_WORK TO BE COMPLETED_. Write out the stretch of the entries below word for word, from their first line through the line containing "list 09-21-2025 Tryon, NC [0, 0, 1996, 1123]".

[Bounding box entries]
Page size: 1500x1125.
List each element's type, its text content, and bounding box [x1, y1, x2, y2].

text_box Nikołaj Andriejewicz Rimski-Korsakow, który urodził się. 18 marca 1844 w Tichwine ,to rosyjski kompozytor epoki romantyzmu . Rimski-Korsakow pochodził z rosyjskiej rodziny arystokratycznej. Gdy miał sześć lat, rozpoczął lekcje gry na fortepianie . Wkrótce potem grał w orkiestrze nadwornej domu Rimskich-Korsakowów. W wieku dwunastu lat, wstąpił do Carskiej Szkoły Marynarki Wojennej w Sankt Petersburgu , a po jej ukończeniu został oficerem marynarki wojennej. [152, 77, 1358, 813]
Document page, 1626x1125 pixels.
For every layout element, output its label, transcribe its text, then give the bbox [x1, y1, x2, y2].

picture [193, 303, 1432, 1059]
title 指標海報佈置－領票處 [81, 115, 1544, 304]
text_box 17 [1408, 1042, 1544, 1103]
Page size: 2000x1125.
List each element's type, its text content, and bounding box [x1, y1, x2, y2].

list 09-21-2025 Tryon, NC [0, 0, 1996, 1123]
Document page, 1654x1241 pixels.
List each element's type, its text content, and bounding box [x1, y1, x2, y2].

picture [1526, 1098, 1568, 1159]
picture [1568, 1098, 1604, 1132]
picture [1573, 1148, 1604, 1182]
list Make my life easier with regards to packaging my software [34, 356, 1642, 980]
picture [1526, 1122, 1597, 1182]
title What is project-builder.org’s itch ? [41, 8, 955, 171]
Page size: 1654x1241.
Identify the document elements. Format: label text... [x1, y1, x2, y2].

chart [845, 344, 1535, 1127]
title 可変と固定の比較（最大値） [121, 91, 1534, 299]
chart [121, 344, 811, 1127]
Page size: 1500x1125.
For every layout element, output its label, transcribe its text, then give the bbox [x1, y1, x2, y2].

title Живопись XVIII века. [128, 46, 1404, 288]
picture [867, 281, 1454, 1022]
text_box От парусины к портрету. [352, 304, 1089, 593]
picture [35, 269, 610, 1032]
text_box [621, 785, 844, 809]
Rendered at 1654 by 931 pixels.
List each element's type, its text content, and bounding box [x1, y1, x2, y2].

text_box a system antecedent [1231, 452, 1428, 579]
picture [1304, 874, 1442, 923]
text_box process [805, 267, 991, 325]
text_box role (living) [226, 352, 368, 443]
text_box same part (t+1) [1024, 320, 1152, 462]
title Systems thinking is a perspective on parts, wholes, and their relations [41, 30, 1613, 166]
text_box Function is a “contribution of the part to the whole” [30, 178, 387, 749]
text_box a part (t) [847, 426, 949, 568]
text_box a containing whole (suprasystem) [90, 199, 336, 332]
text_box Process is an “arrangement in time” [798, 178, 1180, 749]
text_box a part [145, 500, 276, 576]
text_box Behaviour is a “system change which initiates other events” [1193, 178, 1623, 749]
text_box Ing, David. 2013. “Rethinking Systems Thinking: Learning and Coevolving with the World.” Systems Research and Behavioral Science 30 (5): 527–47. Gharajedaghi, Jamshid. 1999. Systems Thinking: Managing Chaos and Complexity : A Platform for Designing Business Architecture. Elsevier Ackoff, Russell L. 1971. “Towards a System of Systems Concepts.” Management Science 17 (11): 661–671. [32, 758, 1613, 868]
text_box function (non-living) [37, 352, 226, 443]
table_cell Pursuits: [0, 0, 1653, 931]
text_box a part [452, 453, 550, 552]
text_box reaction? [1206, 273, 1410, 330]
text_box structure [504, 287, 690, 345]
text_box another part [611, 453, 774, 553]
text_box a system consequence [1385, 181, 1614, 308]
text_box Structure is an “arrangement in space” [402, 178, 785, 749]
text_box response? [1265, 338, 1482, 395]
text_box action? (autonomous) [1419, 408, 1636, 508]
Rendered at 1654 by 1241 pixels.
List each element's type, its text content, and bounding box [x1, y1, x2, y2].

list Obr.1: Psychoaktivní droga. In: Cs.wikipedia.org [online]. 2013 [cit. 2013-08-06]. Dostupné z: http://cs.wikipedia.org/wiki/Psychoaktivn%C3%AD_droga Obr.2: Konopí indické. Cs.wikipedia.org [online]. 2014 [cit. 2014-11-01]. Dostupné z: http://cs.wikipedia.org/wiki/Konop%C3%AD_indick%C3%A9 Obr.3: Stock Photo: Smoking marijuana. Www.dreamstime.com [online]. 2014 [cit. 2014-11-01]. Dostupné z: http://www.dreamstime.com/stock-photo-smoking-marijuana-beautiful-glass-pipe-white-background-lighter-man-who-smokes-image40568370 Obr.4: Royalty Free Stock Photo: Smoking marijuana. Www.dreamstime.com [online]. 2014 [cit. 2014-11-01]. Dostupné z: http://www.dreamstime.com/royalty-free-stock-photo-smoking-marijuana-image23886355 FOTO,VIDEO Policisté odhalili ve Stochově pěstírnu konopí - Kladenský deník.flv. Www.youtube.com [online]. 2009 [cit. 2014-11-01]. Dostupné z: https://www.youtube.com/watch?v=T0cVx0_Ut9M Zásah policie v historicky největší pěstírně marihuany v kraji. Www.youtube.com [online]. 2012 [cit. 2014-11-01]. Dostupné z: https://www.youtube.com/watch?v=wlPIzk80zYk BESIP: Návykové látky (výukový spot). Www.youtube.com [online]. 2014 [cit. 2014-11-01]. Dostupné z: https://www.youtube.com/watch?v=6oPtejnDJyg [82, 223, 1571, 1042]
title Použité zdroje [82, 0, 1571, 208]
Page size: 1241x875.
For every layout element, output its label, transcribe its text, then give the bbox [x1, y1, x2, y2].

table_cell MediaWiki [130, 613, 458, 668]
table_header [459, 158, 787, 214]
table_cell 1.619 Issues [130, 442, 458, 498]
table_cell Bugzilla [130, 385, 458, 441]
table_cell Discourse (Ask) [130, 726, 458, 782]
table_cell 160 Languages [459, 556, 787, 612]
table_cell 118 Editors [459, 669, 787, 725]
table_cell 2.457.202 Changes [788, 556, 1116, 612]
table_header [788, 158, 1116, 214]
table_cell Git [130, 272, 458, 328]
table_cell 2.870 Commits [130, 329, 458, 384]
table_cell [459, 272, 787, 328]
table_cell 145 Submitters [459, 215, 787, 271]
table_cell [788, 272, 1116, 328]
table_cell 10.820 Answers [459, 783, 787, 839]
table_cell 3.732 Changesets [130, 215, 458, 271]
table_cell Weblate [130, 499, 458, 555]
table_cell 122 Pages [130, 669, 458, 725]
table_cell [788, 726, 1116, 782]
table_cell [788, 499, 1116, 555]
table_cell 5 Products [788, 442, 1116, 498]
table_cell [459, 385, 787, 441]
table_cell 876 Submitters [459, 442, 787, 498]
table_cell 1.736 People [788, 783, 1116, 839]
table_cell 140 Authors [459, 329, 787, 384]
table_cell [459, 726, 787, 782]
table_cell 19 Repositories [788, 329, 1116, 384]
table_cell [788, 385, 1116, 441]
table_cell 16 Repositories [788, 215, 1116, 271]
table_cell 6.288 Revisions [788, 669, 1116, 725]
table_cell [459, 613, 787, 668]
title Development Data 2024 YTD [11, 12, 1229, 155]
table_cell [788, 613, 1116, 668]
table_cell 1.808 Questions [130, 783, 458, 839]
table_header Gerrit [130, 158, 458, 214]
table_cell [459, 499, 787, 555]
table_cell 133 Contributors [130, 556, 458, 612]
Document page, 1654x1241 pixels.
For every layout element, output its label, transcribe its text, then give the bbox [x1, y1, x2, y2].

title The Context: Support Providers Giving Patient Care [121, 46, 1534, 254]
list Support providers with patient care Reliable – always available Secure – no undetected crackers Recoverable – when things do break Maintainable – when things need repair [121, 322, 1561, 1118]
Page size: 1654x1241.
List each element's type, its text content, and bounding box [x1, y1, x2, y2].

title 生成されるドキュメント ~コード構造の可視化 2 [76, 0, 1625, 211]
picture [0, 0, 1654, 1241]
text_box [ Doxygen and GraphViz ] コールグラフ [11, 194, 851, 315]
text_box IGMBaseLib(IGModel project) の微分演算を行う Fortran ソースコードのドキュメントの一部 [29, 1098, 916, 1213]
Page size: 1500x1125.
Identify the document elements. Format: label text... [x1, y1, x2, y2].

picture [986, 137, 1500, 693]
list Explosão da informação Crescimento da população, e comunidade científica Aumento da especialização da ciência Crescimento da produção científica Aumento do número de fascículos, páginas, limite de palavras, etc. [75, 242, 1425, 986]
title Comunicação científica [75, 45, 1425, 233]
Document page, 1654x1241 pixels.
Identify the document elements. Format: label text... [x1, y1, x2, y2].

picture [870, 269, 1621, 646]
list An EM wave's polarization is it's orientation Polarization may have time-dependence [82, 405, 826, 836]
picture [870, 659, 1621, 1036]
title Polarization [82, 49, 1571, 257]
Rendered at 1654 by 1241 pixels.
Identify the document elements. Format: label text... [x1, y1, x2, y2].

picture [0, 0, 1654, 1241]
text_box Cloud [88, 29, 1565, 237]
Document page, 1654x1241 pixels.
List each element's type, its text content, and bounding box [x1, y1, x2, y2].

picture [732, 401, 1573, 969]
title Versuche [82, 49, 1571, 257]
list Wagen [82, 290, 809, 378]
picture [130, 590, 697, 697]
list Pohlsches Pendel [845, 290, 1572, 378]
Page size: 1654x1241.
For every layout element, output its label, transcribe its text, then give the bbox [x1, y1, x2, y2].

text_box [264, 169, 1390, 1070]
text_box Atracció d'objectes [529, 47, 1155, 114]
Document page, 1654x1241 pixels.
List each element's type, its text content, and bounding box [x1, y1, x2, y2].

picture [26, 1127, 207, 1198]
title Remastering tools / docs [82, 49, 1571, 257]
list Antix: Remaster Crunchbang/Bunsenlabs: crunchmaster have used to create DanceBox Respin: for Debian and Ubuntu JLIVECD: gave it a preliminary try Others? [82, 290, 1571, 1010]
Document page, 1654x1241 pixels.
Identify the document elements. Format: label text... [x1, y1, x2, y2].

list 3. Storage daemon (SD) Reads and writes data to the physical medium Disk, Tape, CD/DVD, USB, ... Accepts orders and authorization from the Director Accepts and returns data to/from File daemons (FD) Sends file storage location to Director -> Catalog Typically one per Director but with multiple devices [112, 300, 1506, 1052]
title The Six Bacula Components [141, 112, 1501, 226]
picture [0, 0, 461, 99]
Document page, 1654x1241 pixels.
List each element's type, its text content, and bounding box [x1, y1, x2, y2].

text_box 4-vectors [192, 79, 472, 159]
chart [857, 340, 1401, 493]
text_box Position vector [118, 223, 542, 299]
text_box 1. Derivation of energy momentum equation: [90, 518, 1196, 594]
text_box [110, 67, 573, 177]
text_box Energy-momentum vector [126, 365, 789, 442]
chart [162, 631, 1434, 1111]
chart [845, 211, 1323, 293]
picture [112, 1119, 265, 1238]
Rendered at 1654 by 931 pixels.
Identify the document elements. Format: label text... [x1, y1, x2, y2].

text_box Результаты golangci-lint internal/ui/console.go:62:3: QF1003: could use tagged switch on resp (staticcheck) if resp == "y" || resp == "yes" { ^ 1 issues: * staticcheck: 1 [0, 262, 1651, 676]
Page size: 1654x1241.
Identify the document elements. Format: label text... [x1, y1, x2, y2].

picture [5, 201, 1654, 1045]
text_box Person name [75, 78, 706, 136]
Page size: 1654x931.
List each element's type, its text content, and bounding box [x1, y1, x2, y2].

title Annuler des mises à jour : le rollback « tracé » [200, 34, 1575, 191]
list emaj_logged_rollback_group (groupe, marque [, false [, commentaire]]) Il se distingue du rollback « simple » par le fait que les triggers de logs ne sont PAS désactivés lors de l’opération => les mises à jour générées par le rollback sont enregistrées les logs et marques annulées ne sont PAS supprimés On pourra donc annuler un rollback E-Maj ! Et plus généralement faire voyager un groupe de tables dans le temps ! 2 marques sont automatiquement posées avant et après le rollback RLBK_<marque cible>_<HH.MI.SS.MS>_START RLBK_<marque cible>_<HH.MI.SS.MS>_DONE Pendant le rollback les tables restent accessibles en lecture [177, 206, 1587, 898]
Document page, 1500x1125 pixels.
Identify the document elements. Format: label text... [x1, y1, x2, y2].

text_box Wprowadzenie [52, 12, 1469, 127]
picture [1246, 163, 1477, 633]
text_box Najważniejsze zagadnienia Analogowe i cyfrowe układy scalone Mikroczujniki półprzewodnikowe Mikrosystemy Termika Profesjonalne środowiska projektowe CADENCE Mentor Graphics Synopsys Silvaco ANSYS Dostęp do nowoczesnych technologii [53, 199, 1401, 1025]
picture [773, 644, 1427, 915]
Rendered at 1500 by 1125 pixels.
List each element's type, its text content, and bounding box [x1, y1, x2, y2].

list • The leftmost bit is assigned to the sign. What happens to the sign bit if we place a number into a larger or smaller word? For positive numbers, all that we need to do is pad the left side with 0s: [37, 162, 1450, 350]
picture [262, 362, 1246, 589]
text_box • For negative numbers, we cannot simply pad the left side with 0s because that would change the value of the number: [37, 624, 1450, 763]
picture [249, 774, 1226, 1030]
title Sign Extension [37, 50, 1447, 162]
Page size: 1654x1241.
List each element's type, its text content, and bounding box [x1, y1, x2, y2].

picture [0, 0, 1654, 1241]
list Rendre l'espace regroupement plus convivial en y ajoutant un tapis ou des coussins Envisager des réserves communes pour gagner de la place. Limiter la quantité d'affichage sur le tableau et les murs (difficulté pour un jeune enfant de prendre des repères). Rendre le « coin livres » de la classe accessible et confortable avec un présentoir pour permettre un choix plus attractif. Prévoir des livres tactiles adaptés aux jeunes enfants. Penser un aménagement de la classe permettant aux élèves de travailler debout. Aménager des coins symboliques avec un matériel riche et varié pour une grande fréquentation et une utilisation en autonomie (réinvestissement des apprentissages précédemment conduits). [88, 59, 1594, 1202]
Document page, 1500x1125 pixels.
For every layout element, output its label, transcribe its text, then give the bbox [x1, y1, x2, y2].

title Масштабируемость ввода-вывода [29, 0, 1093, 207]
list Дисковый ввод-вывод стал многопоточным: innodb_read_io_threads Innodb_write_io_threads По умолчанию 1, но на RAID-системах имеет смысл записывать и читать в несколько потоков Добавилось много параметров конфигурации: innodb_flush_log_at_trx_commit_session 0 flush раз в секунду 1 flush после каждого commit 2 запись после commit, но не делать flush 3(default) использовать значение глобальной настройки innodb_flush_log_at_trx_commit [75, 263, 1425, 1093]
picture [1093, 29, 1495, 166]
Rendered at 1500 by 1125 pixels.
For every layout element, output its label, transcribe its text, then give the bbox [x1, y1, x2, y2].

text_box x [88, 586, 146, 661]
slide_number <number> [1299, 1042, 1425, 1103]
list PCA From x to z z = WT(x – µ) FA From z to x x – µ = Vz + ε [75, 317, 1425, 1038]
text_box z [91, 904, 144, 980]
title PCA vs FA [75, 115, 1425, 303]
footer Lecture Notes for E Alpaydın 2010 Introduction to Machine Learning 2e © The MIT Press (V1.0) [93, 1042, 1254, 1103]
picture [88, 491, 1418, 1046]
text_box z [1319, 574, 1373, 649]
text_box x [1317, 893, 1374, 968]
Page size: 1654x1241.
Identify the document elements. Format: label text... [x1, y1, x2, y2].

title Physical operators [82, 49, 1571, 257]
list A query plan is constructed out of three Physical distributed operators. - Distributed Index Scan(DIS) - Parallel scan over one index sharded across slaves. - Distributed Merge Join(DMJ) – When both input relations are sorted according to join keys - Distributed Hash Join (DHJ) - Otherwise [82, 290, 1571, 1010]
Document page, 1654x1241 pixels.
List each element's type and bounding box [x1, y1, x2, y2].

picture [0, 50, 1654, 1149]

_ANSWER FOR THIS EXERCISE_.
Page size: 1500x1125.
List each element's type, its text content, and bounding box [x1, y1, x2, y2].

text_box Nikołaj Andriejewicz Rimski-Korsakow, który urodził się. 18 marca 1844 w Tichwine ,to rosyjski kompozytor epoki romantyzmu . Rimski-Korsakow pochodził z rosyjskiej rodziny arystokratycznej. Gdy miał sześć lat, rozpoczął lekcje gry na fortepianie . Wkrótce potem grał w orkiestrze nadwornej domu Rimskich-Korsakowów. W wieku dwunastu lat, wstąpił do Carskiej Szkoły Marynarki Wojennej w Sankt Petersburgu , a po jej ukończeniu został oficerem marynarki wojennej. [152, 77, 1358, 813]
Document page, 1626x1125 pixels.
For every layout element, output its label, transcribe its text, then give the bbox [x1, y1, x2, y2].

picture [193, 303, 1432, 1059]
title 指標海報佈置－領票處 [81, 115, 1544, 304]
text_box 17 [1408, 1042, 1544, 1103]
Page size: 2000x1125.
List each element's type, its text content, and bounding box [x1, y1, x2, y2].

list 09-21-2025 Tryon, NC [0, 0, 1996, 1123]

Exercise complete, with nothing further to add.